According to the appellate opinion, Crawford was one of Gretchen's few friends.

"Many of her co-workers alleged that they were scared of how manipulative, vindictive, hateful and intimidating Gretchen could be," Justice Al Scoggins wrote for the Waco-based Tenth District Texas Court of Appeals.

Gretchen suffered from depression after a hysterectomy and began to abuse drugs. On June 4, the couple fought verbally and physically after John told his wife that the pharmacists were not going to give her more pills because he told them about her drug abuse.

Enraged and under the influence of alcohol, Ambien and hydrocodone, Gretchen left the house to buy more drugs. On the way, she stopped by the real estate office to pick up a gun Crawford kept in his desk drawer. Crawford had testified that he kept the gun there so female employees would have protection if they were working with suspicious people or in bad parts of town.

Gretchen then bought $400 worth of drugs at an apartment complex and headed home. On the way, she noticed that John was driving behind her, flashing his lights.

After the Richardsons pulled their cars over, John and Gretchen got out of their cars. She fired a warning shot in the air as John yelled at her. When John told Gretchen to stay away from their children, she shot him three times, and he died.

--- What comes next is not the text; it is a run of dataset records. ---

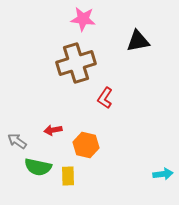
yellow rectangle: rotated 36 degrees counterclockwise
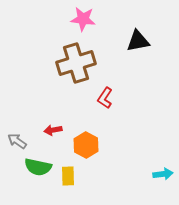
orange hexagon: rotated 15 degrees clockwise
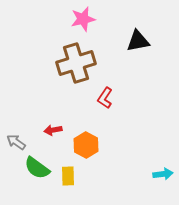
pink star: rotated 20 degrees counterclockwise
gray arrow: moved 1 px left, 1 px down
green semicircle: moved 1 px left, 1 px down; rotated 24 degrees clockwise
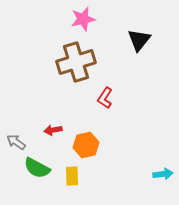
black triangle: moved 1 px right, 1 px up; rotated 40 degrees counterclockwise
brown cross: moved 1 px up
orange hexagon: rotated 20 degrees clockwise
green semicircle: rotated 8 degrees counterclockwise
yellow rectangle: moved 4 px right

John's family members sued Crawford for negligent entrustment and storage of a firearm. The trial court ruled that Crawford was not liable, and the appeals court agreed.

"Gretchen admitted that no one at Kelly Realtors, including appellee, could have foreseen that she intended to murder John," Scoggins wrote for a four-justice panel.

"Though appellee was aware that Gretchen was not happy in her marriage to John, appellee had no knowledge that Gretchen intended to kill John," he added. "Rather, appellee suggested that Gretchen file for divorce. As such, we believe that Gretchen's intentional act of shooting John was unforeseeable and would constitute a superseding cause of harm which breaks the causation."